::: DATASET CONTENT

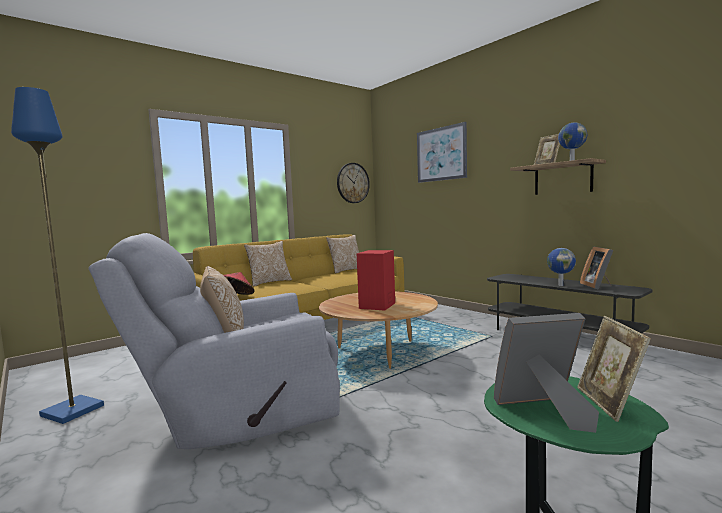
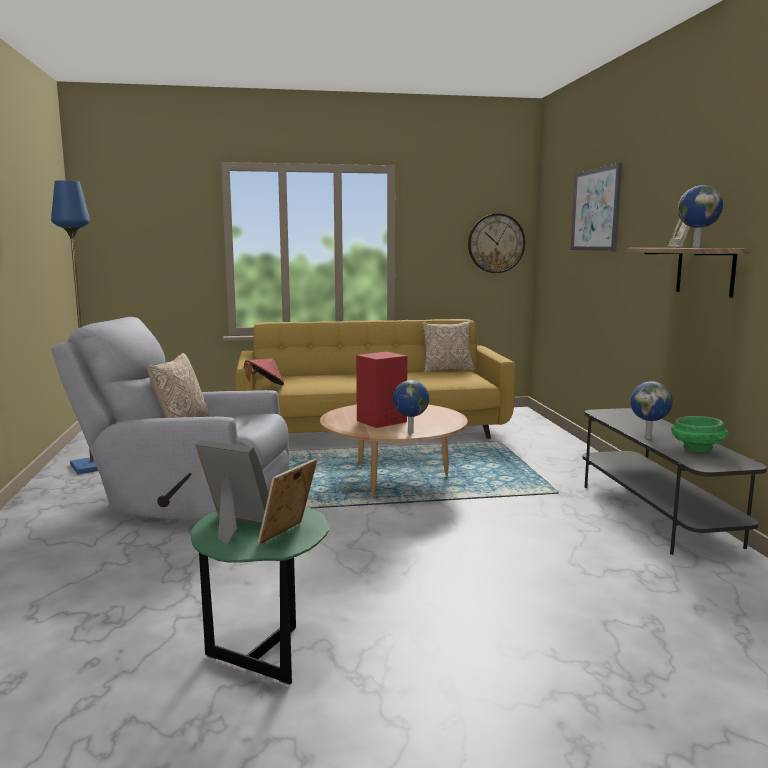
camera: 30 degrees right, 5 degrees up
pillow [244,241,292,287] -> none
picture frame [580,247,613,290] -> green bowl [671,416,729,452]
none -> globe [393,380,429,434]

::::::

■ **WHAT YOU SHOULD DO**
Repeat the material above word for word and skip every image in it.

■ **YOUR RESPONSE**
camera: 30 degrees right, 5 degrees up
pillow [244,241,292,287] -> none
picture frame [580,247,613,290] -> green bowl [671,416,729,452]
none -> globe [393,380,429,434]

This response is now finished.